Not only that but to then also indirectly insinuating this is because they are essentially too sheltered/spoiled to understand the value of goods.
Specifically:
>I understand your point of view if you're from a first-world country and you never experienced the terror of having people interfering with the means of production.
Despite the original poster never stated something that would highlight such a point of view, beyond admitting not knowing the definition/use of a word.
I don’t think “only rich people are worried about automation” is a very reasonable take. And the scale is a bit different - the luddites weren’t throwing the economy into disarray, they were trying to stop it from changing.
Who said only rich people are worried about automation? And about the second point, yeah, of course, the Unabomber was not trying to throw the economy into disarray...
You keep mentioning the Unabomber. OP and the original article are talking about the original luddites, a group in the early 1800’s that fought back against poor working conditions (by destroying machinery, etc after discussion got them no where with their employers). The luddites were actually fine with the implementation of machines, and many of them were actually factory machinists themselves, they just wanted better pay and improved and safer working conditions.
Not exactly sure what your point is regarding the unabomber (who is considered a neo-Luddite, not a traditional Luddite).

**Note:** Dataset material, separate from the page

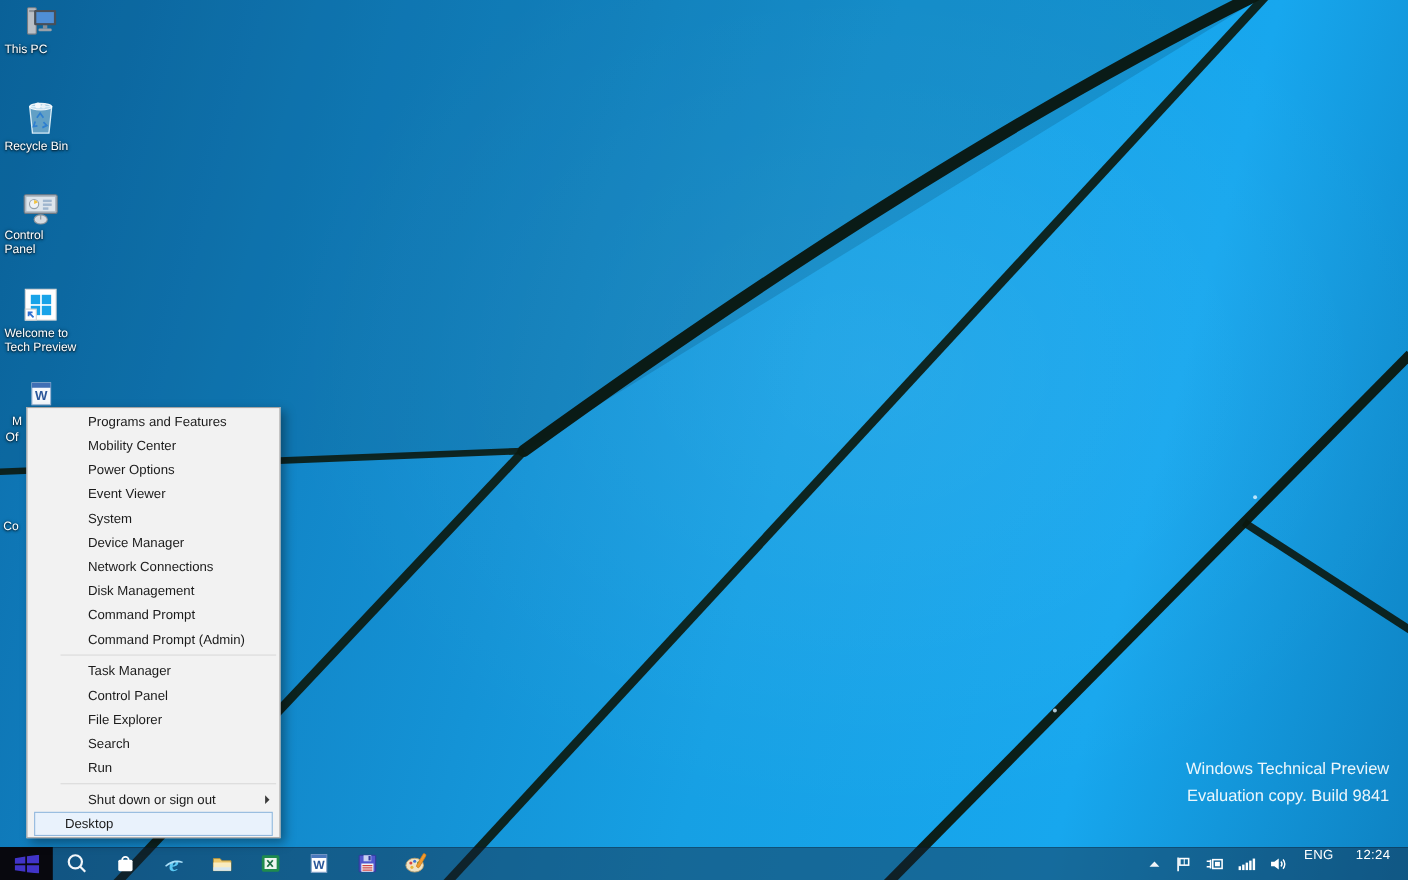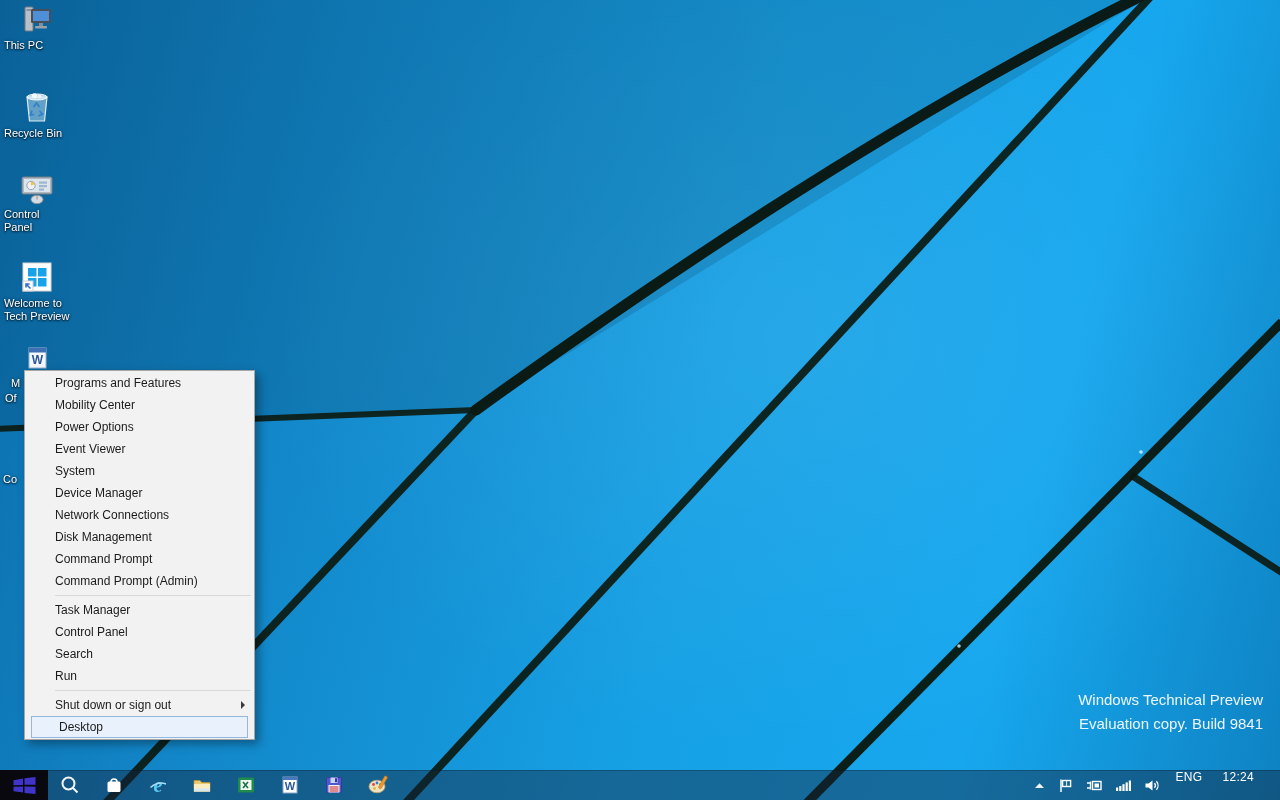"Programs and Features" .menu-item { margin-left: none -> 25px }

Is it that movements and labels change over time? Because what the unabomber wanted vs what the luddites wanted (almost a full two centuries before the Unabomber), were completely different things.

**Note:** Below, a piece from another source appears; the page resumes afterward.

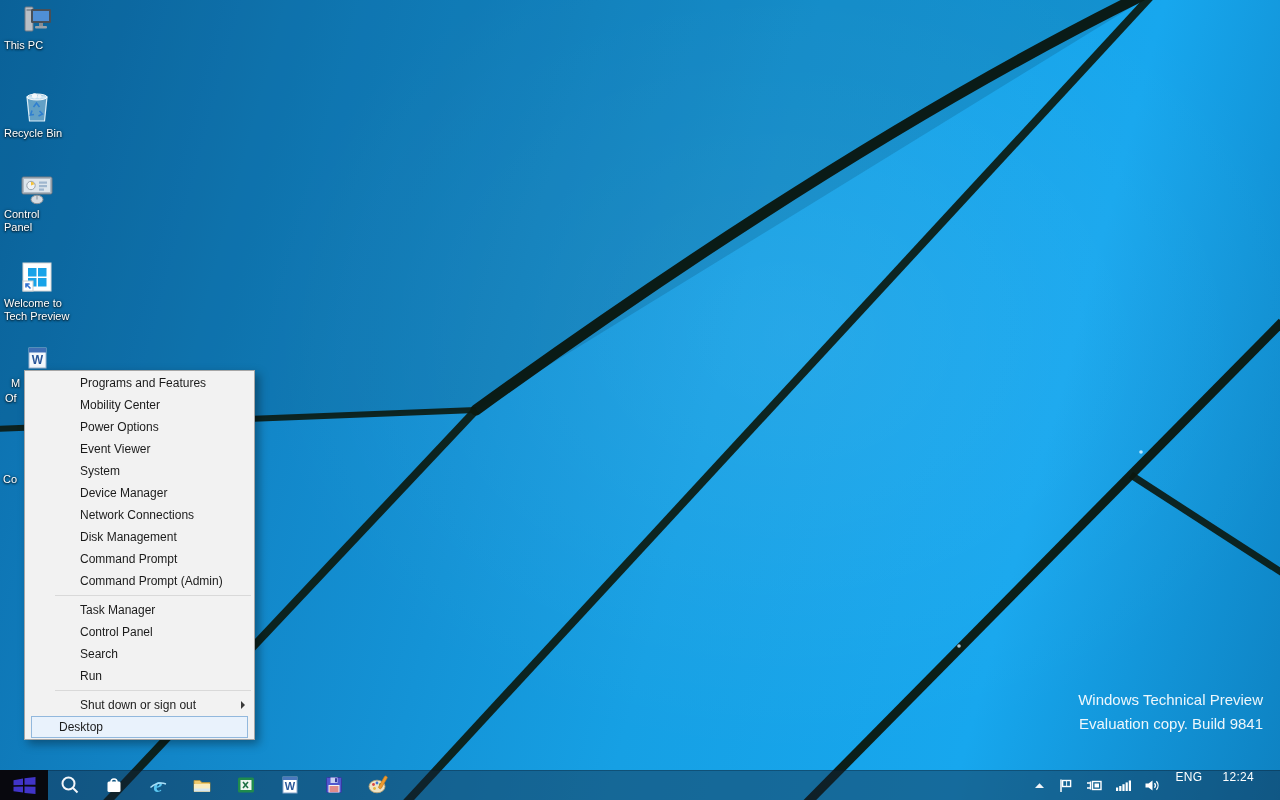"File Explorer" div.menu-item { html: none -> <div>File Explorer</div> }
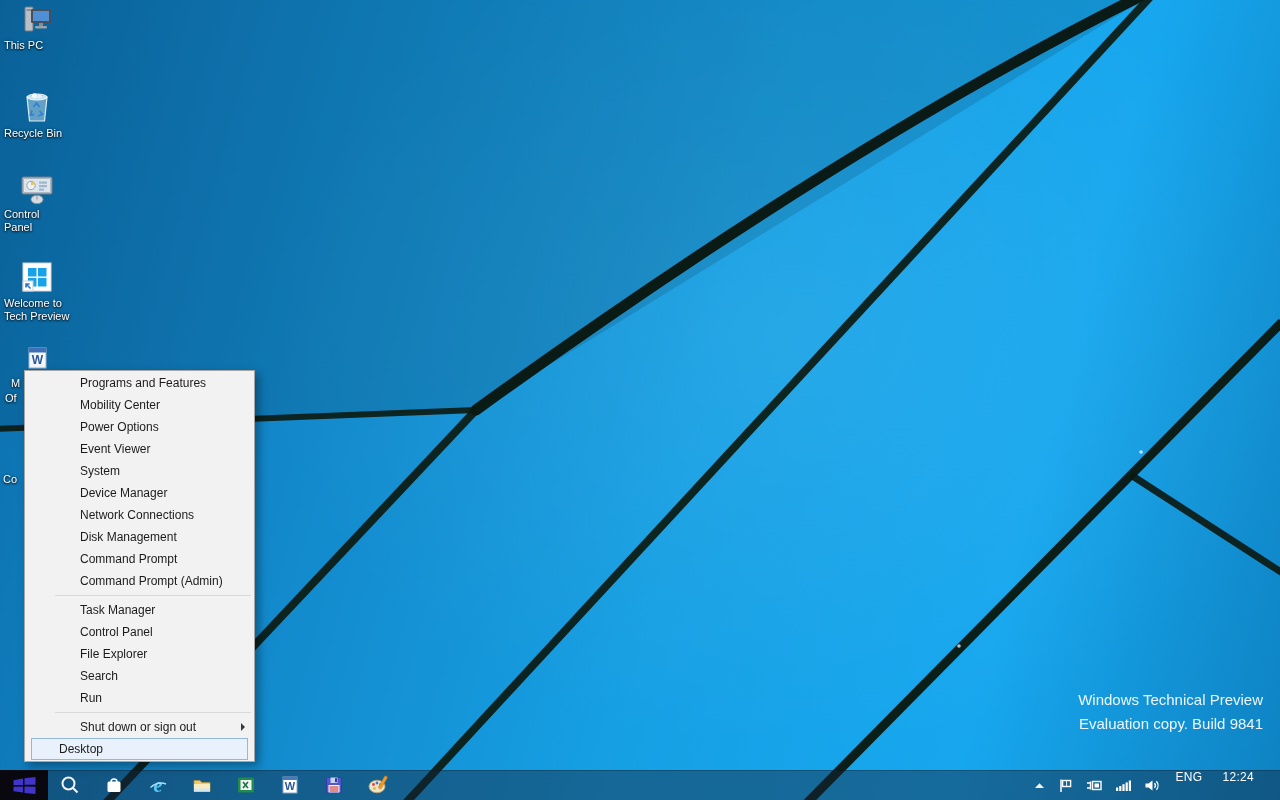"12:24" .tray-clock { padding-right: 26px -> 16px }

But even if we’re comparing the Luddite movement within their respective times, you’re taking an extreme example of a mentally ill domestic terrorist and conflating him with the entire Luddite movement, a movement that barely even exists in the 20th/21st century. Luddite is now used pretty casually to describe a technophobe or someone bad with technology. It doesn’t really describe a member of the Luddite movement anymore.
No
It is pejorative in First World also.
I'd say the dominant view is that it is pejorative .
Really, all through collage and career, in the US for last 30 years.
Calling someone a Luddite was an insult, someone that is standing in the way, not smart, desiring to just go live on a farm without any technology because it is all just too complicated.
I've never heard the term used in a positive way.
Not saying this is true of the actual Luddites, just how the term is used in the US.
The sense of the word "luddite" (I guess until this recent rethought) has always been pejorative, and has zero dependency on political ideology. Why even bring it into the conversation, unless you're trying to stir some shit up.
> important parts of production systems and threaten people's lives
Which is fair and proportional if people doing it got their own livelihood threatened by introduction of said systems. Especially in 19th century when not having a work to do meant not having food.
It all depends on who prevails. The american revolution would be viewed through a different lens if the British had won. The french resistance blowing up trains could be considered terrorist acts if ww2 ended differently.
I understand your point of view if you're from a first-world country and you never experienced the terror of having people interfering with the means of production.